Franchise Agreements: the importance of taking legal advice. The Dream Doors Ltd v Lodgeford Homes Ltd case

Director may be personally liable for signing as principal

It is, of course, important to ensure that the correct parties sign an agreement to avoid the unintended consequence of having to determine at great expense through the courts who they are and who is actually liable under the agreement, as the ongoing case of Dream Doors Limited -v- Lodgeford Homes Limited and Martin Lodge serves to highlight.

Dream Doors Limited had entered into a franchise agreement in 2008. The agreement was expressed as being between that company (as franchisor) and Lodgeford Homes (as franchisee). The director of Lodgeford Homes Limited (Martin Lodge) signed the agreement in his personal capacity above the typed words “as a principal” which appeared at the end of the document. He was not, however, named as a party at the front of the agreement.

Dream Doors Limited had terminated the franchise agreement as it was claiming that Lodgeford Homes Limited was in breach of its terms. The agreement contained various obligations that commonly apply following termination of a franchise agreement (including an obligation not to compete with Dream Doors Limited for a specified period of time). Dream Doors Limited sought to enforce these obligations against both the company and Martin Lodge by applying for an injunction claiming that they were both parties to the franchise agreement and that Mr Lodge had signed it in a personal capacity (as principal) and was therefore personally liable under the agreement. Dream Doors Limited also claimed that the franchise agreement should be rectified to include Mr Lodge as a named party to the agreement as his name had been omitted by mistake. Mr Lodge denied that he was a party to the agreement and claimed that he had signed in his capacity as director on behalf of Lodgeford Homes Limited.

The High Court held that Mr Lodge was not a party to the franchise agreement and struck out the claim to have it rectified.

The Court of Appeal, however, took a different view. It found that the High Court should have considered the wider circumstances surrounding the signing of the agreement including the events leading up to it as well as discussions that had taken place. For example, the franchise agreement had replaced an earlier one that had been entered into between Dream Doors Limited and Lodgeford Homes Limited in 2007 and both Mr Lodge and his then co-director had both signed a separate personal guarantee / indemnity on the same day.

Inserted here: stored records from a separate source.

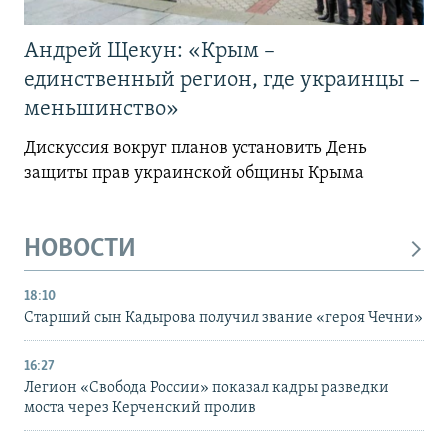
Андрей Щекун: «Крым –
единственный регион, где украинцы –
меньшинство»
Дискуссия вокруг планов установить День
защиты прав украинской общины Крыма
НОВОСТИ
18:10
Старший сын Кадырова получил звание «героя Чечни»
16:27
Легион «Свобода России» показал кадры разведки
моста через Керченский пролив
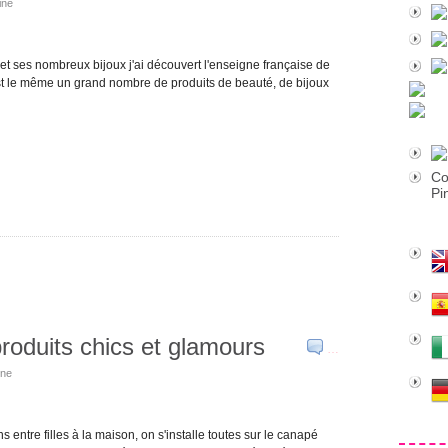
ine
e et ses nombreux bijoux j'ai découvert l'enseigne française de
 est le même un grand nombre de produits de beauté, de bijoux
Co
Pi
produits chics et glamours
…
ine
entre filles à la maison, on s'installe toutes sur le canapé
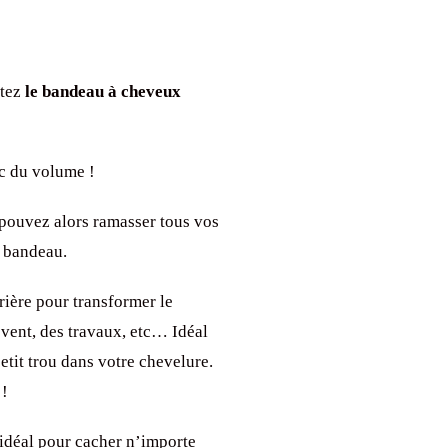
rtez
le bandeau à cheveux
vec du volume !
s pouvez alors ramasser tous vos
e bandeau.
rrière pour transformer le
 vent, des travaux, etc… Idéal
etit trou dans votre chevelure.
 !
 idéal pour cacher n’importe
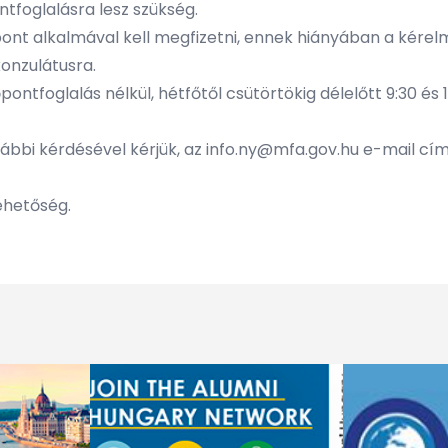
tfoglalásra lesz szükség.
ont alkalmával kell megfizetni, ennek hiányában a kérelm
konzulátusra.
pontfoglalás nélkül, hétfőtől csütörtökig délelőtt 9:30 és 
bbi kérdésével kérjük, az
info.ny@mfa.gov.hu
e-mail címe
lehetőség.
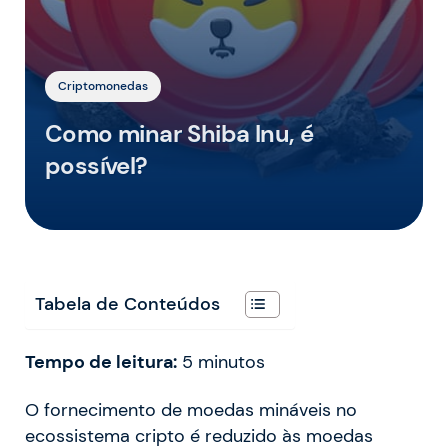
Criptomonedas
Como minar Shiba Inu, é
possível?
Tabela de Conteúdos
Tempo de leitura:
5
minutos
O fornecimento de moedas mináveis no
ecossistema cripto é reduzido às moedas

In addition, the High Court had failed to consider the evidence relating to the production and drafting of the franchise agreement including Dream Doors Limited’s explanation as to how the drafting mistake had arisen. Instead, the High Court had focused only on the circumstances at the time that the franchise agreement was signed, for the purpose of determining whether it should be rectified. At the time Mr Lodge had signed the agreement, the person witnessing his signature (an employee of Dream Doors Limited) had told him that he wouldn’t be personally liable under the agreement.

The Court of Appeal concluded that, as evidence supporting Dream Doors Limited’s version of events had largely been ignored, the High Court had been wrong in its decision to strike out the claim against Mr Lodge. The Court of Appeal has sent the case back to the High Court for a re-hearing. Consequently, it is quite possible that a different outcome may be reached at the High Court at the re-hearing and Mr Lodge may be found to be personally liable under the franchise agreement.

This case offers some valuable lessons. From a franchisor’s perspective, a proper review of the legal documentation used should be undertaken by a solicitor to ensure that it is correctly drafted, the process for producing documents should be properly checked and correctly implemented and staff of appropriate seniority should be involved in overseeing the process and receive training so that they are aware of the correct formalities required. From a franchisee’s perspective, independent legal advice should be sought before signing a legal document and, certainly in the above case, this step would have helped to identify whether a director would have been personally liable.